* Tindakan Diperlukan 1
Salin secara persis bagian teks tentang pemblokiran Grok, mulai dari "Sebarkan artikel ini" sampai dengan "regulasi di Indonesia.".
* Tindakan Diperlukan 2
Lanjutkan teks tentang pemblokiran Grok mulai setelah kalimat terakhir yang ditampilkan.

* Teks yang Ditampilkan
RanahTeknologi

Grok Diblokir: Pemerintah Tunggu Kepatuhan Platform X

300
×

Grok Diblokir: Pemerintah Tunggu Kepatuhan Platform X

Sebarkan artikel ini
pemerintah-tegas!-akses-ai-grok-di-indonesia-masih-ditutup
Pemerintah Tegas! Akses AI Grok di Indonesia Masih Ditutup

Jakarta – Pemerintah Indonesia masih memblokir akses ke chatbot AI Grok, Senin (26/1/2026). Langkah ini diambil hingga pemilik platform, X, menjamin kepatuhan terhadap regulasi di Indonesia.

Menteri Komunikasi dan Digital (Menkomdigi) Meutya Hafid menegaskan, pemblokiran merupakan sanksi administratif karena Grok masih dievaluasi sebagai Penyelenggara Sistem Elektronik (PSE).

* Materi Hasil Ekstraksi

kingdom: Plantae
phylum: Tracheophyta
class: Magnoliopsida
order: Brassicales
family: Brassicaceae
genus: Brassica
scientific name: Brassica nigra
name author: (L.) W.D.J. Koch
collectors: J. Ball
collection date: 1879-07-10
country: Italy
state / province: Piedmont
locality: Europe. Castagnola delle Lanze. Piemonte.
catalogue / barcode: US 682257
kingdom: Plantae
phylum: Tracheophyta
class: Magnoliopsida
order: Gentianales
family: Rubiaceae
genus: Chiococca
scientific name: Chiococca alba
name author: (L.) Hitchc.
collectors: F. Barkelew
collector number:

* Hasil Latihan 1
Sebarkan artikel ini
pemerintah-tegas!-akses-ai-grok-di-indonesia-masih-ditutup
Pemerintah Tegas! Akses AI Grok di Indonesia Masih Ditutup

Jakarta – Pemerintah Indonesia masih memblokir akses ke chatbot AI Grok, Senin (26/1/2026). Langkah ini diambil hingga pemilik platform, X, menjamin kepatuhan terhadap regulasi di Indonesia.

* Hasil Latihan 2
“Statusnya masih dalam blokir oleh kami,” kata Meutya.

Pemerintah, lanjutnya, menunggu kepastian kepatuhan dari Grok.

Pemblokiran sementara ini bertujuan melindungi masyarakat, terutama perempuan dan anak-anak, dari potensi risiko konten pornografi palsu yang dihasilkan AI.

Kemkomdigi menjalankan kewenangan berdasarkan Peraturan Menteri Komunikasi dan Informatika Nomor 5 Tahun 2020 tentang PSE Lingkup Privat.

Regulasi ini mewajibkan PSE memastikan sistem elektronik yang dikelola tidak memuat, memfasilitasi, atau menyebarluaskan informasi elektronik yang dilarang.

Meutya menambahkan, Kemkomdigi terus mengoptimalkan layanan pendaftaran PSE lingkup privat.

Hingga Desember 2025, tercatat 3.805 PSE telah mendaftar.

Kemkomdigi juga menerbitkan 61 surat peringatan kepada PSE untuk segera registrasi dan mengimplementasikan Sistem Kepatuhan Moderasi Konten (SAMAN) secara penuh.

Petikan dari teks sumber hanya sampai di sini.